Top-Ergebnisse helfen zwar bei der Sponsorensuche, doch die lassen sich einfacher mit einem guten Auto einfahren. Und das muss man sich erst mal leisten können.

David Beckmann kann sich Karriere in Formel E vorstellen

Entsprechend groß ist der Druck auf die jungen Piloten. Sie müssen Risiko eingehen. „Man hat ein, vielleicht noch ein zweites Jahr, sich zu beweisen.
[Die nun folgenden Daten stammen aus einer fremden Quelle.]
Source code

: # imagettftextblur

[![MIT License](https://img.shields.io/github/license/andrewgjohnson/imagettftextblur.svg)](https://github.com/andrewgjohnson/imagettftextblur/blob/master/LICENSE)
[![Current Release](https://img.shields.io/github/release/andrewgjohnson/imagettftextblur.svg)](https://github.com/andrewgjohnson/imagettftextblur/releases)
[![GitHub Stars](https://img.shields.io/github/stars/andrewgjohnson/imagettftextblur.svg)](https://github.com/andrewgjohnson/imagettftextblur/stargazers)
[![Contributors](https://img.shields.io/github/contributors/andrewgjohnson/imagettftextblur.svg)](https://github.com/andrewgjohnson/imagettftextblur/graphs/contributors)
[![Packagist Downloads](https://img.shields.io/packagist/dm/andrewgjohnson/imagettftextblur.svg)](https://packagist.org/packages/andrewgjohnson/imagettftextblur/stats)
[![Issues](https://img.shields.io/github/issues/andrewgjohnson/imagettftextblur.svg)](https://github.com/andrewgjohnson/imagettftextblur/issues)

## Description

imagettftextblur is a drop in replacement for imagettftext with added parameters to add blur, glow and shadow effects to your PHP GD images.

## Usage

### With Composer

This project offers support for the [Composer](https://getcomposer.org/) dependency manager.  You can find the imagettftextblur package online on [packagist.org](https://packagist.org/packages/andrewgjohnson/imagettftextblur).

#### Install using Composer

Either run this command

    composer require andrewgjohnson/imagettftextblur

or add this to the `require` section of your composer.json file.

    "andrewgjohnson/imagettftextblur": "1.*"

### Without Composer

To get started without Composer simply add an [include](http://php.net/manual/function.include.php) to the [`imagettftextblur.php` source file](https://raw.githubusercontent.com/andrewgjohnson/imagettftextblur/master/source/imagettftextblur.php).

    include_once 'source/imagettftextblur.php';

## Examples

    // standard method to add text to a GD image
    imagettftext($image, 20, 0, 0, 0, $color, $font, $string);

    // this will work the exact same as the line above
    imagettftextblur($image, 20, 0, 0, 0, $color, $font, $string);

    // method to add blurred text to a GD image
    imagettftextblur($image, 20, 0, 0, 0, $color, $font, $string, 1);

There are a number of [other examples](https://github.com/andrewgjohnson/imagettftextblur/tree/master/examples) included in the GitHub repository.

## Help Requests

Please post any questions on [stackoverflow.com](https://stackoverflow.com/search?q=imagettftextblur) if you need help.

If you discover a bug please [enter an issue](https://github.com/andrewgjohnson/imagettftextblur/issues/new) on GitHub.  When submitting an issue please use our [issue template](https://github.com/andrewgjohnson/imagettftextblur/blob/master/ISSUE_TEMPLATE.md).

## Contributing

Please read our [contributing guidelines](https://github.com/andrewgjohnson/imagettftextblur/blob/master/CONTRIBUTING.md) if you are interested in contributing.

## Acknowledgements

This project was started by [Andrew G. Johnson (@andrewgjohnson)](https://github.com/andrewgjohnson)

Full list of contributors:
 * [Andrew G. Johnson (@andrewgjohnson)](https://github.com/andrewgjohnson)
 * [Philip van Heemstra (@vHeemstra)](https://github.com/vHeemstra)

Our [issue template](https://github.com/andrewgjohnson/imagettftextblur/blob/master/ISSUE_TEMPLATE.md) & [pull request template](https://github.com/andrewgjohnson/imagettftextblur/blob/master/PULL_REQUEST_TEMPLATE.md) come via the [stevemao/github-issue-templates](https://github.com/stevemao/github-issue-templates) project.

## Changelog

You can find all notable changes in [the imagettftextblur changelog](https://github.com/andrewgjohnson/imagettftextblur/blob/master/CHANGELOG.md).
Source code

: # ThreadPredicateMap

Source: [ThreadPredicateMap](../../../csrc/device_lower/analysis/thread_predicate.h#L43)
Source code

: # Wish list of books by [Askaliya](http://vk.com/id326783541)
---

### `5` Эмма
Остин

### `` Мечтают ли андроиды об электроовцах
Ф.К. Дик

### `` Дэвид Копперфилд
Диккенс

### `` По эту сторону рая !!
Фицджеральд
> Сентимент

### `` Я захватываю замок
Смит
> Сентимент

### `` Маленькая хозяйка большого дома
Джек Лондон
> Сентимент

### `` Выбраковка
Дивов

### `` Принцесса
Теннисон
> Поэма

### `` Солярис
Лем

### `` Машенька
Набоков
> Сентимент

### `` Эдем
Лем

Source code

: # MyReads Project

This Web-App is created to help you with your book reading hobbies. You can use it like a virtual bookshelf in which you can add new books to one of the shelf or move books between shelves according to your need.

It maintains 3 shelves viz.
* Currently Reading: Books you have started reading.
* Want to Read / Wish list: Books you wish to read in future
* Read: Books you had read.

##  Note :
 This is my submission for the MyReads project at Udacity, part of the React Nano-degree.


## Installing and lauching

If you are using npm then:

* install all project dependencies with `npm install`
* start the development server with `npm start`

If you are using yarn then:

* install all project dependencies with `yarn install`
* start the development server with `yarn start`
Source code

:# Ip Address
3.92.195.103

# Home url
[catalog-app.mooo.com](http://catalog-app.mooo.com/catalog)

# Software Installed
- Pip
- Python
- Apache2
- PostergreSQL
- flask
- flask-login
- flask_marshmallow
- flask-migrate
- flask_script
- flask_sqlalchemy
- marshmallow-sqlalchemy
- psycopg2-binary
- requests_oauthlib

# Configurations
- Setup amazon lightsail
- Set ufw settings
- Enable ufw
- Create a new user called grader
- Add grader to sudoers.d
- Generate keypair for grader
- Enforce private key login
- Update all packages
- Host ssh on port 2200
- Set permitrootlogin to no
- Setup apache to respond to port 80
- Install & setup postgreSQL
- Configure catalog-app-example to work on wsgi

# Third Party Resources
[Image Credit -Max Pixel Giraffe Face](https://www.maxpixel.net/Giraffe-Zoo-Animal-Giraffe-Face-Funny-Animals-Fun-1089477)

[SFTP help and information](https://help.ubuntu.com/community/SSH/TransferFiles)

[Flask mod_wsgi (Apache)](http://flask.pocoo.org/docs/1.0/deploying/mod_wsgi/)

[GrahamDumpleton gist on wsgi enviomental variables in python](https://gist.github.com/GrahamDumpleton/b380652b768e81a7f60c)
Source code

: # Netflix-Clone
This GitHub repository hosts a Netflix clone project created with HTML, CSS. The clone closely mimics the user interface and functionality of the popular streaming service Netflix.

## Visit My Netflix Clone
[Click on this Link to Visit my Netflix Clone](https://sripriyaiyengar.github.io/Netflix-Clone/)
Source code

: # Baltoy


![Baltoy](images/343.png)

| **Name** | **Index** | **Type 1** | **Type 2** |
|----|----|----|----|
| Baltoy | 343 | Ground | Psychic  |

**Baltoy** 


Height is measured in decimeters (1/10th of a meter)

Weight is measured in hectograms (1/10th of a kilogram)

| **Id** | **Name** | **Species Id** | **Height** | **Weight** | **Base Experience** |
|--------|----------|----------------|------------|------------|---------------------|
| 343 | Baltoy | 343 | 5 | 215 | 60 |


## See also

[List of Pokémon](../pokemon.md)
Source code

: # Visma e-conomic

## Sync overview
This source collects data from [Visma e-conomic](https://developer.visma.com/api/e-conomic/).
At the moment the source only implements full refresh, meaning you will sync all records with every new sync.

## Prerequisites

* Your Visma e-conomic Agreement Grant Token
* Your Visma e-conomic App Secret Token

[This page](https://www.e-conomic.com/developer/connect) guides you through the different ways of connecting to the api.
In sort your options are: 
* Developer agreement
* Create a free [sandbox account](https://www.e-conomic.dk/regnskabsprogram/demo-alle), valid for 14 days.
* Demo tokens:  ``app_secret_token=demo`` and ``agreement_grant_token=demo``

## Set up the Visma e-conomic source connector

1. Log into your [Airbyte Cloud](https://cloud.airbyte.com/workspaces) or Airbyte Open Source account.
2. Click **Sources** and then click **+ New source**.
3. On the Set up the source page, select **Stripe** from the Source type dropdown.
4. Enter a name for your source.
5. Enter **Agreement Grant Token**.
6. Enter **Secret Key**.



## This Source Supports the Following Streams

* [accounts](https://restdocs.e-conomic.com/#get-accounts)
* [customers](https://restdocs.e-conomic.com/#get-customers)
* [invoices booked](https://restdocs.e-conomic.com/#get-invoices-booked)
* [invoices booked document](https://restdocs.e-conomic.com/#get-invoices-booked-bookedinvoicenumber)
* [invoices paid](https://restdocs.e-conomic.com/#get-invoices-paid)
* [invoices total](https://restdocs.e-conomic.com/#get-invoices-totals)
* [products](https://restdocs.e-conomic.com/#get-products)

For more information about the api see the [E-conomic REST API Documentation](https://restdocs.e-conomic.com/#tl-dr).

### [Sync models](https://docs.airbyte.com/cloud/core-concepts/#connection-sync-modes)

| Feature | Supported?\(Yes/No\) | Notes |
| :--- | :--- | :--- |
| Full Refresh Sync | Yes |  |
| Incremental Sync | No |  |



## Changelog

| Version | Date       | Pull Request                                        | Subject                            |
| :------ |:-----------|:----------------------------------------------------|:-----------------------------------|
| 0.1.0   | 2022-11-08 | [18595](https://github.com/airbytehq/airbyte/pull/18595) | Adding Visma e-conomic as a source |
Wenn man nicht schnell genug ist, war es das mit der Formel 1“, sagt der Sauerländer, aber: „Wer Talent hat, schafft es nach wie vor.“ Auch wenn der Weg in die Königsklasse immer schwieriger wird, da Cockpits von Fahrern mit reichlich Sponsorengeld blockiert sind.

Oder doch die Formel E? „Damit habe ich überhaupt keine Berührungsängste. Es wurde sehr viel Entwicklungsarbeit geleistet, die Batterien schaffen nun die gesamte Renndistanz. Ich finde das gut, auch wenn der Sound fehlt.“ Ohnehin sei E-Mobilität die Zukunft. Vor ein paar Jahren wäre die Antwort eines Nachwuchsfahrers vielleicht noch eine andere gewesen, die Serie wurde zunächst belächelt. Elektronik statt Benzin – bitte nicht. Die neue Renngeneration ist offener, Klimaschutz hat spätestens durch Fridays for Future eine neue Bedeutung bekommen. Und wie könnte Beckmann auch etwas gegen erneuerbare Energien sagen? Seine Firma baut schließlich Windkraftanlagen.

Doch das ist Zukunftsmusik. Nach der im September endenden Saison will er seine Möglichkeiten für die neue Saison ausloten. Die Gegenwart heißt Silverstone. An diesem Wochenende (Samstag, 9.25 Uhr, Sonntag 8.45 Uhr/Sky) startet Beckmann auf der englischen Traditionsrennstrecke. „Das Podium sollte wieder drin sein“, sagt er. Vielleicht ja sogar der Sieg. Aber dann ohne Schönheitsfehler.